- _Work to be completed_
In the data below, which lines hold "left"? Copy every one.

- _Information given_
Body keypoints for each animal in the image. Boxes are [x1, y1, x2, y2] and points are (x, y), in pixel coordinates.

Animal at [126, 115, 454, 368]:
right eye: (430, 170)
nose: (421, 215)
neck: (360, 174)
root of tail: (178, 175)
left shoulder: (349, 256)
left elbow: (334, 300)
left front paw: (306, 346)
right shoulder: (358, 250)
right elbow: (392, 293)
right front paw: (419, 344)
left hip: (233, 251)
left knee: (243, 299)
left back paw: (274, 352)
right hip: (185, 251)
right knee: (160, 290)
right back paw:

- _Response for this exercise_
left shoulder: (349, 256)
left elbow: (334, 300)
left front paw: (306, 346)
left hip: (233, 251)
left knee: (243, 299)
left back paw: (274, 352)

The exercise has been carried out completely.